Scientists hoped that the lifeforms inside the LME all together would manage to create a micro ecosystem, with plants producing oxygen and food, fruit flies as consumers and yeast acting as decomposers.

The 2.6-kilogram mini biosphere maintained air pressure of one atmosphere and a constant temperature of 25 °C. What else do you need to blossom?

The cotton seeds did sprout, providing an inspiring photo released by China National Space Administration in January.


Image taken from inside the LME on Jan.7th, showing the first cotton seed sprouting. Credit: CNSA/Chongqing University

However, only cotton has demonstrated some positive results, other species weren’t ready to contend with less than 17% of Earth gravity. Or maybe they needed more time.

Even the most viable species had zero chances to survive the upcoming night: allegedly, during that first long, frozen lunar night (which lasts about 14 Earth days), the biosphere’s thermal control had a malfunction, temperature inside could drop as low as -190 °C and the young sprouts, as well as the still-unhatched flies froze to death.

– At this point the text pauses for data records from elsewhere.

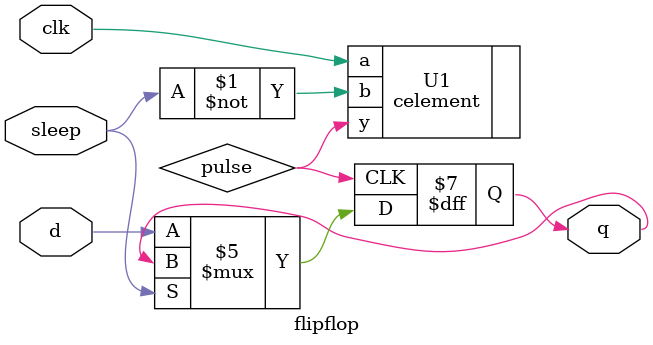
<source format=v>
module flipflop (
    input clk,
    input d,
    input sleep,         // MTCMOS sleep signal
    output reg q
);

wire pulse;

// C-element generates pulse only when needed
celement U1 (.a(clk), .b(~sleep), .y(pulse));

always @(posedge pulse) begin
    if (!sleep)
        q <= d;          // Normal operation
    else
        q <= q;          // Hold value in sleep mode (low leakage)
end

endmodule

</source>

However, the show must go on, so the experiment continued until May to test the longevity of the device itself. And now the team behind the experiment is busy writing scientific papers based on the obtained results.

Recently, the team of researchers released a 3D reconstruction based on image processing and data analysis of what was happening inside the LME. According to the reconstruction, two cotton leaves have grown during the experiment on the far side of the Moon, rather than one as was initially thought.

So maybe the experiment didn’t go as hoped, but the team is looking forward to the next Moon mission, scientists hope to send more lifeforms, maybe more complex species. 

As the experiment’s chief designer, Xie Gengxin of the Advanced Technology Research Institute at Chongqing University, shared that initially the team wanted to send small tortoise on the voyage to the far side of the Moon. However, the original plan couldn’t meet mission requirements: the weight of the probe demanded that the weight of the whole experiment doesn’t exceed 3 kilograms. 

There was another reason to drop this idea: ‘Even though it is very meaningful to choose tortoise, the oxygen inside the payload can only be used for about 20 days for turtles,’ shares Xie. So turtles would either die of asphyxia or freeze to death. Luckily for the turtles, all of their brothers and sisters stayed on the planet and didn’t participate in the experiment.